- Host city: Whitehorse, Yukon
- Arena: Whitehorse Curling Club
- Dates: January 24–26, 2020
- Winner: Team Scoffin
- Skip: Thomas Scoffin
- Third: Brett Winfield
- Second: Trygg Jensen
- Lead: Joe Wallingham
- Coach: Wade Scoffin
- Finalist: Pat Paslawski

= 2020 Yukon Men's Curling Championship =

The 2020 Yukon Men's Curling Championship, the territorial men's curling championship for Yukon was held from January 24 to 26 at the Whitehorse Curling Club in Whitehorse, Yukon. The winning Thomas Scoffin rink represented the Yukon at the 2020 Tim Hortons Brier in Kingston, Ontario and finished with a 0–7 record.

==Teams==
Three teams entered the event:

| Skip | Third | Second | Lead |
|---|---|---|---|
| Pat Paslawski | Terry Miller | Doug Hamilton | Don McPhee |
| Thomas Scoffin | Brett Winfield | Trygg Jensen | Joe Wallingham |
| Darol Stuart | Herb Balsam | Bob Walker | Lee Malanchuk |

==Draw==
The event is a double round robin. If any team goes undefeated, they would be declared the champions. If no team goes undefeated, a playoff will occur between each of the three teams. If one team has three or more losses, then there will be a playoff with the top two teams (with the first place team needing to be beaten twice).

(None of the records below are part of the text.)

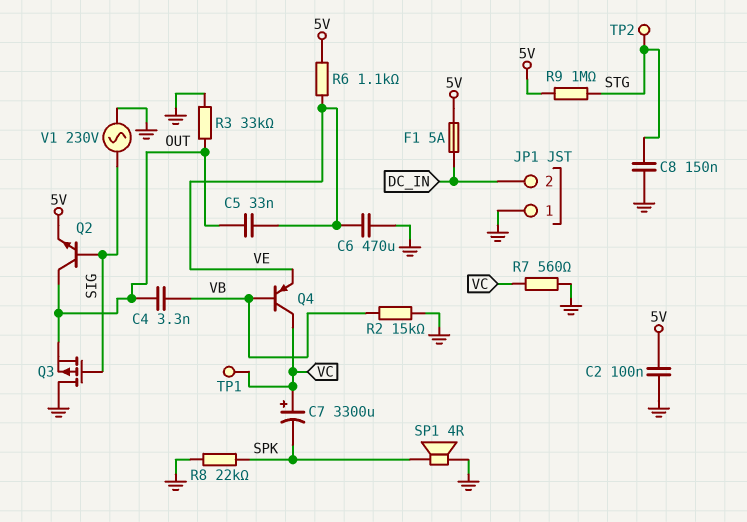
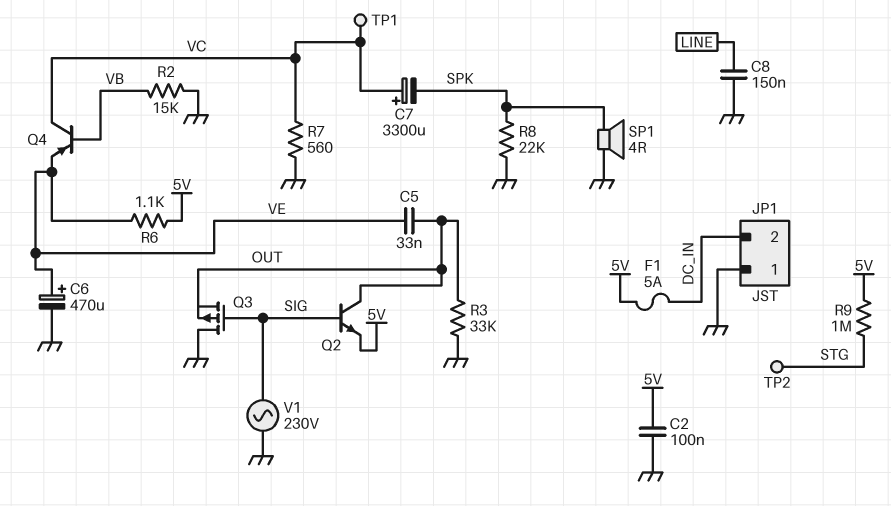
C4: 3.3nF (OUT, VB) -> none
C6: 470uF (GND, VE) -> 470uF (plus VE, minus GND)
C8: 150nF (GND, STG) -> 150nF (GND, LINE)

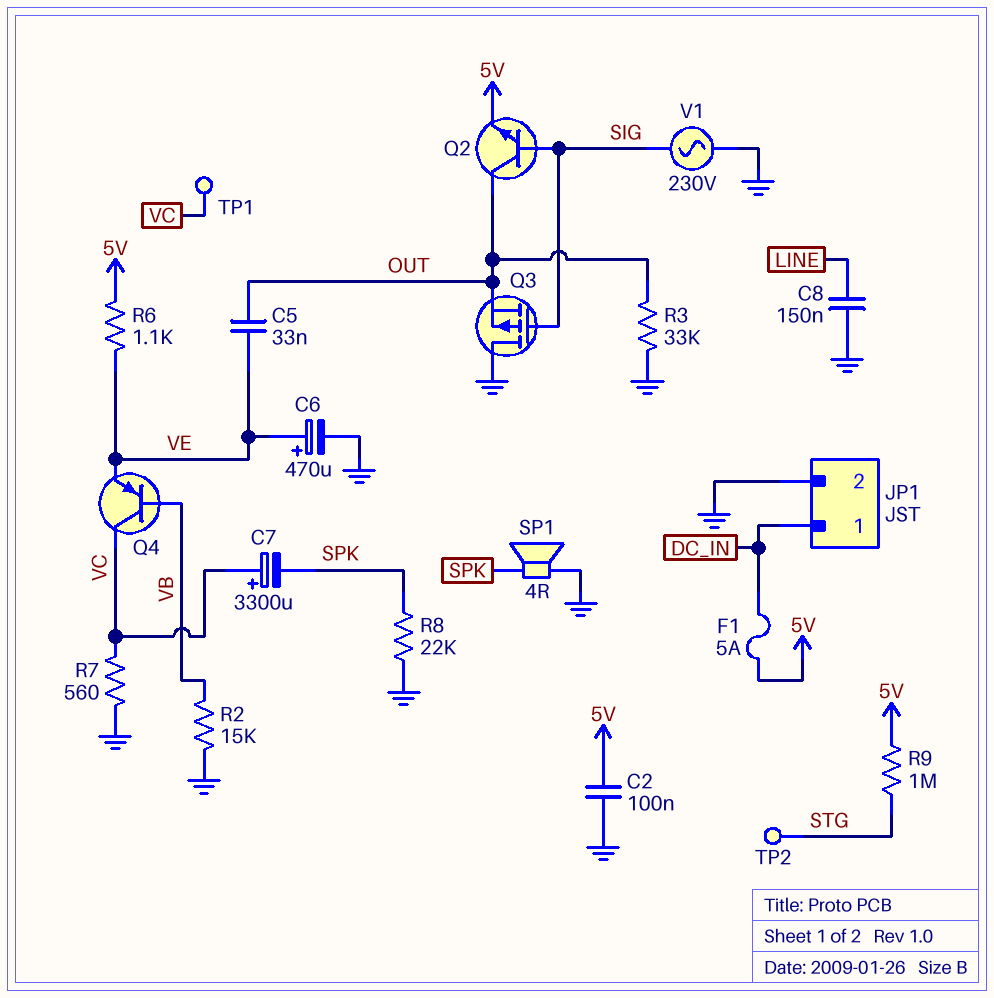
JP1 pin 1: GND -> DC_IN
JP1 pin 2: DC_IN -> GND

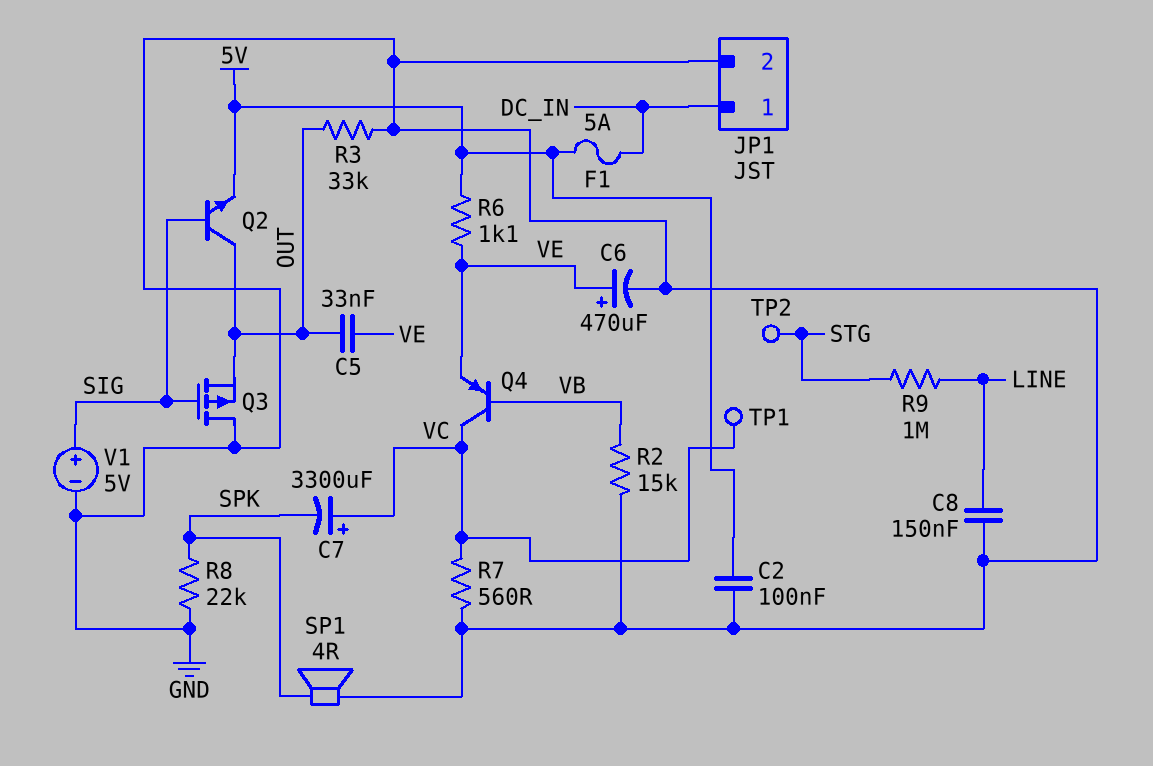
R9: 1M (5V, STG) -> 1M (LINE, STG)
V1: AC 230V (GND, SIG) -> 5V (plus SIG, minus GND)

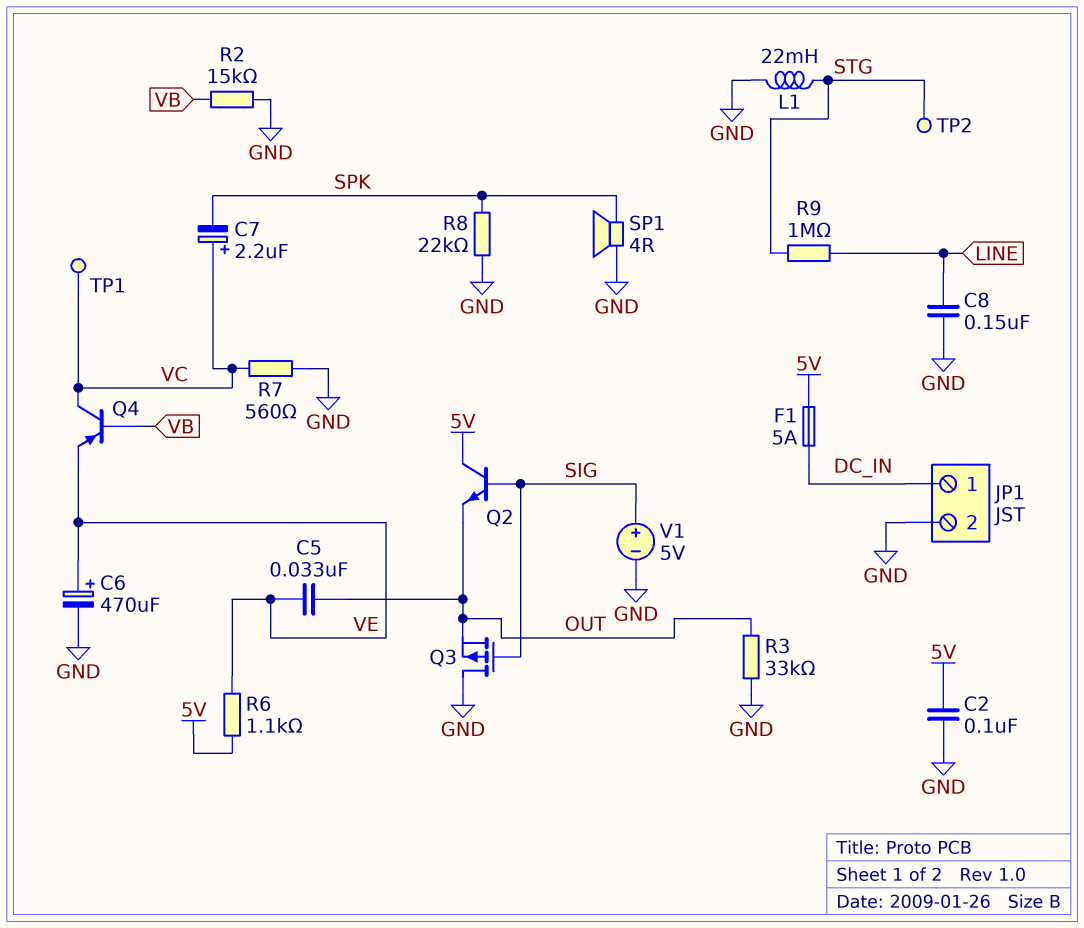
C7: 3300uF (plus VC, minus SPK) -> 2.2uF (plus VC, minus SPK)
L1: none -> 22mH (GND, STG)
Q2: NPN (B SIG, C OUT, E 5V) -> NPN (B SIG, C 5V, E OUT)

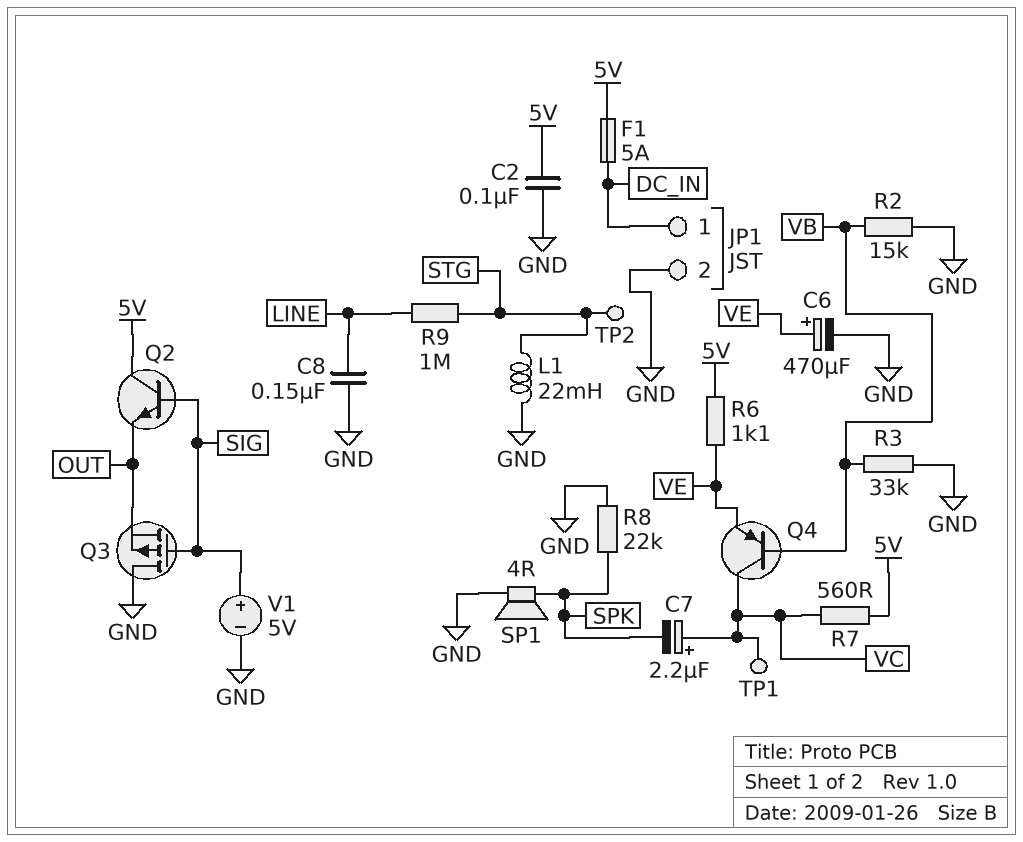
C5: 33nF (OUT, VE) -> none
R3: 33k (GND, OUT) -> 33k (GND, VB)
R7: 560 (GND, VC) -> 560 (5V, VC)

The first game of the event was scheduled for 9:00am on January 24, but was postponed to 7:00pm due to compressor issues.

==Round-robin standings==
As of Draw 4

| Skip | W | L |
|---|---|---|
| Scoffin | 4 | 0 |
| Paslawski | 1 | 2 |
| Stuart | 0 | 3 |

The Thomas Scoffin Rink went 4-0 in the round robin and will represent Yukon at the 2020 Brier.